Benoît Bringer, journaliste pour l'émission de France 2, a répondu aux questions des internautes de francetv info.

Article rédigé par franceinfo
France Télévisions
Publié Mis à jour
Temps de lecture : 7min
Cash Investigation, le Casse du Siècle. (Cash Investigation)

Cent neuf rédactions de 76 pays qui travaillent ensemble, et pendant des mois, sur 11,5 millions de fichiers : l'enquête du Consortium international des journalistes d'investigation (ICIJ), qui a révélé le contenu des "Panama Papers", dimanche 3 avril, est d'une ampleur peu commune. Une équipe de "Cash Investigation", l'émission de France 2, a été impliquée dès le départ dans le travail de l'ICIJ. Le résultat : une enquête diffusée mardi.

> Regardez l'émission de "Cash Investigation" consacrée aux "Panama Papers"

Dans notre live, les lecteurs de francetv info ont adressé de nombreuses questions aux auteurs du documentaire, les journalistes Edouard Perrin et Benoît Bringer. Ce dernier y a répondu.

Anonyme : Comment les documents ont-ils été récupérés, par les journalistes allemands puis par “Cash Investigation” ?

Benoît Bringer : C’est une source anonyme qui, par le biais d’échanges sécurisés, a contacté Bastian Obermayer et Frederick Obermaier, journalistes à la cellule investigation de la Süddeutsche Zeitung, un grand quotidien allemand. Cette source leur a proposé de leur remettre les documents gracieusement. Elle a expliqué vouloir agir ainsi pour mettre fin à ces "crimes".

Face à l’immensité de la tâche et au nombre des documents, la Süddeutsche Zeitung a décidé de contacter l'ICIJ. Edouard Perrin, journaliste à l’agence Premières Lignes qui produit "Cash Investigation" pour France 2, est membre du consortium. C’est comme ça que nous sommes entrés dans la boucle.

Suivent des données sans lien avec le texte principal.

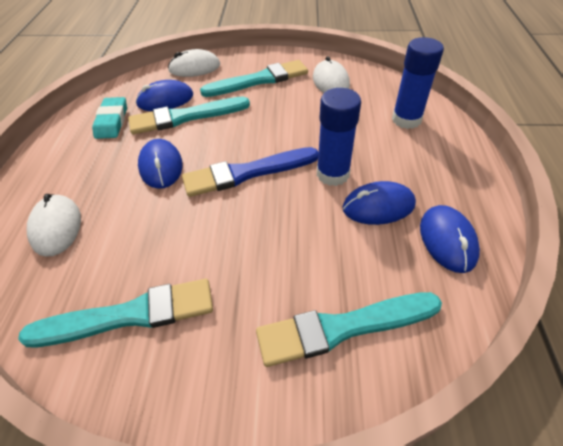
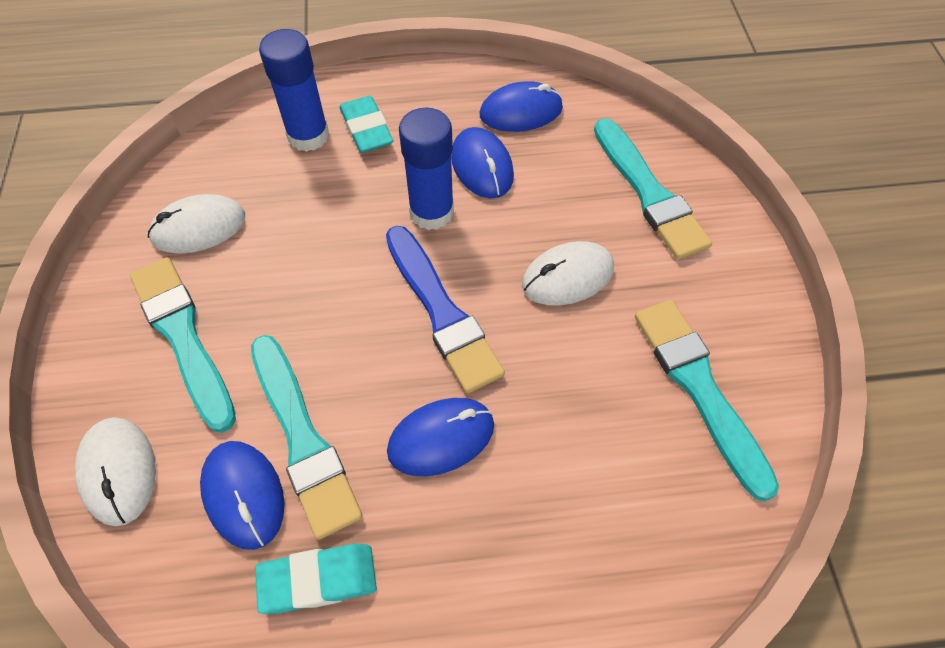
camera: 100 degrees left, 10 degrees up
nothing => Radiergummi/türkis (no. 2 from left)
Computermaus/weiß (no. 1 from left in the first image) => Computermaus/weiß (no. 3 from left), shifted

Anonyme : Comment un groupe de journalistes du monde entier, aussi nombreux, a-t-il réussi à garder le silence sur cette affaire ? Y a-t-il eu des fuites ?

À ma connaissance, il n’y a eu aucune fuite. Nous avons été extrêmement vigilants. La sécurisation de nos échanges était une préoccupation constante. Nous avons échangé via un forum sécurisé par un mot de passe qui se renouvelle toutes les 30 secondes. Les documents, eux, étaient accessibles grâce à un moteur de recherche sécurisé. En tapant un nom dans la barre de recherche, on pouvait voir s'il apparaissait dans les documents.

Mais ce n’est pas parce qu’une personne apparaît dans les documents qu’elle a forcément une société offshore et quelque chose à cacher. Il a donc fallu enquêter, rencontrer des sources, recouper les informations. Un travail de fourmi mené dans le secret pendant de long mois. Nous en disions le moins possible à nos interlocuteurs, ce qui n’était pas évident. Dans nos entourages, très peu de personnes ont été mises dans la confidence. C’était le moyen le plus sûr de garder l’opération secrète.

Anonyme : C'est à vous journalistes de révéler et donner à l'Etat tous les noms des fraudeurs : pourquoi France 2 ne donne-t-il pas toutes les infos au fisc ?

Notre travail consiste à révéler des informations d’intérêt public. Nous ne sommes pas des auxiliaires de justice. Cela serait un dangereux mélange des genres qui brouillerait la confiance avec nos sources et le public. Par ailleurs, des services fiscaux de plusieurs pays ont acquis au moins une partie de ces données, et ce, sans l’aide de journalistes.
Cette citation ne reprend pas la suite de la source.